There are also algorithmic stablecoins that embody the spirit of cryptocurrencies by not being tied to traditional fiat currencies. These stablecoins use complex mathematical algorithms and through pre-programmed supply, they match the market demand and make these stablecoins maintain a $1 value. But while these stablecoins are more closely related to regular cryptocurrencies, they are also riskier.
There is always a possibility that the algorithm will fail or people running the algorithm might take advantage of the situation and cash out a very big amount of money. A recent example of an algorithmic stablecoin failing was last year when UST lost its peg and lost people hundreds of millions of dollars.
You might be thinking to yourself, why do we need these stablecoins, especially ones that are backed by traditional assets? The answer to this question is the ease of usability. Making crypto transactions are fairly easy, as all you need is the wallet address of the person you are sending crypto to and that's it. But when it comes to making payments using cryptocurrencies, sometimes things become tricky. Since cryptocurrencies are highly volatile, most businesses are having a hard time accepting these tokens, as one day it might be worth it for them to sell something for 1 Ether, but then prices might drop, and selling the same product the next day for 1 Ether might not be profitable anymore. When using stablecoins, this problem is removed as businesses know that when they receive 100 USDT as payment, even if the crypto market crashes, this 100 USDT will still be worth the same amount. With this, people and businesses can take advantage of all the benefits brought by cryptocurrencies and avoid the volatility of the market.
Another reason that stablecoins are needed is that they can be used as a safety tool for investors. As we mentioned multiple times, cryptocurrencies are highly volatile and their prices can change significantly in a very short amount of time. Because of this, investors like to balance out their portfolios from time to time and there are times when it is best to remove certain cryptocurrencies from their portfolios. But what to do if the market is in a bad state and investing in any token will be a bad decision to make? Cashing out the extra funds can be one option, but most investors would rather not do that, since they will deposit this money back into cryptocurrencies anyways and they will be losing some money from fees. The second and best way to approach this situation is to move extra funds into stablecoins, as this will guarantee that market volatility won’t touch investors' money and their funds will remain on blockchain.
Bitcoin is not a stablecoin and its price is very volatile. Stablecoins are cryptocurrencies whose prices are stabilized by pegging them to other assets.
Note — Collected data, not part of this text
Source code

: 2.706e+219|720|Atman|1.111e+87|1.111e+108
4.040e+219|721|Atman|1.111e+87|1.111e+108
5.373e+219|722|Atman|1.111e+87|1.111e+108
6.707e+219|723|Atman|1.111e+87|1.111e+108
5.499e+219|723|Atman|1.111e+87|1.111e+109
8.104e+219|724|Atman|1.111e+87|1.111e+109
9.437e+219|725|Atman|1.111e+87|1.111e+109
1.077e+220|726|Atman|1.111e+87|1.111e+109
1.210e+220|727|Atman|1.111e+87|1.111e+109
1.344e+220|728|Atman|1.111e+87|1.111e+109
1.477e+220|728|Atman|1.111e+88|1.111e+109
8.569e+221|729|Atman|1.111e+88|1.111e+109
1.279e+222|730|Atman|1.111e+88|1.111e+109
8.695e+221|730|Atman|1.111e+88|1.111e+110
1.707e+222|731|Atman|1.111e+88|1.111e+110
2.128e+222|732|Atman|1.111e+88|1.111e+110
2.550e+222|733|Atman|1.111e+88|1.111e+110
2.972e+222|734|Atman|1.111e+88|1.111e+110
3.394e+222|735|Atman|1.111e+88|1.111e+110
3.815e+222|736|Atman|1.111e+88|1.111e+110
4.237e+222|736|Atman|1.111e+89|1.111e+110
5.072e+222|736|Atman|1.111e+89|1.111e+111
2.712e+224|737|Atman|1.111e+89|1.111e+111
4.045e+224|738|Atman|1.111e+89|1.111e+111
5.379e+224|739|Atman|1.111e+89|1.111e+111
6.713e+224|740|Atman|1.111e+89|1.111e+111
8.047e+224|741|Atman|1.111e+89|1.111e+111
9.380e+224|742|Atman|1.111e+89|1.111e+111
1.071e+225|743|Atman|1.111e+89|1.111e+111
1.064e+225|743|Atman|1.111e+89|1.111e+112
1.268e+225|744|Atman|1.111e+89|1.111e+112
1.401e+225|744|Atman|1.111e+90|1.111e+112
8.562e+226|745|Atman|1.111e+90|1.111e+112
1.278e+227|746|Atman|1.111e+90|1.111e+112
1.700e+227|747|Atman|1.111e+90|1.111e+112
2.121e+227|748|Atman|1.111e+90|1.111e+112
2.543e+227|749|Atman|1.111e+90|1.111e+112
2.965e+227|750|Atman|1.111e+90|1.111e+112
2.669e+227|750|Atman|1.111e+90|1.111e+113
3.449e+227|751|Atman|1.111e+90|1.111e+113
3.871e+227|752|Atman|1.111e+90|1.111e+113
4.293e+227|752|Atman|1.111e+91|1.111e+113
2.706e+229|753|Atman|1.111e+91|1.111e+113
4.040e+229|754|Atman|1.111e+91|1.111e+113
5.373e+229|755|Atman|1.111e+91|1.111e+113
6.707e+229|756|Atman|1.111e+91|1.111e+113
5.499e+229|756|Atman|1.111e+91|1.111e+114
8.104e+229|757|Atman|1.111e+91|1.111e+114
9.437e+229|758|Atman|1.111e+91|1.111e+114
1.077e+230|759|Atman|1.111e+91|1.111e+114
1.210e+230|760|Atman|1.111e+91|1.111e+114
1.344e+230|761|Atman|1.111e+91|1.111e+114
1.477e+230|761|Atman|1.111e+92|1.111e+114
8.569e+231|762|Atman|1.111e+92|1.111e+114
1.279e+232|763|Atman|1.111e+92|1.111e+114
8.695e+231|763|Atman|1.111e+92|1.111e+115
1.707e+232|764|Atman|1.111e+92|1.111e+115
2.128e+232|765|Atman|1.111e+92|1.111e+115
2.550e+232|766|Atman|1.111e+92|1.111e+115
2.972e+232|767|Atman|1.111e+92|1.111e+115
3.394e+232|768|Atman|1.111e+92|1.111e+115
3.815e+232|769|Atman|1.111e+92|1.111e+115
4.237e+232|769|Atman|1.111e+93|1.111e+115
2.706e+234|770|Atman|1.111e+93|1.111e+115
Most stablecoins are pegged to the United States dollar and no matter what market conditions we currently face, these stablecoins will always be worth $1. While on the other hand, Bitcoin is a speculative asset that has no ties to any other asset, meaning that its price is determined by simple demand on the token and people's belief in it.
When it comes to the biggest stablecoin, USDT is considered the top dog. This is due to the fact that USDT is the most widely accepted stablecoin and it can operate across multiple different networks and blockchains. Currently, USDT has just over 75 billion tokens in circulation which give it a market capitalization of $75 billion and makes it the largest stablecoin. In the second place, we have USDC which has 37 billion tokens in circulation and just barely avoided losing its peg due to SVB’s bankruptcy.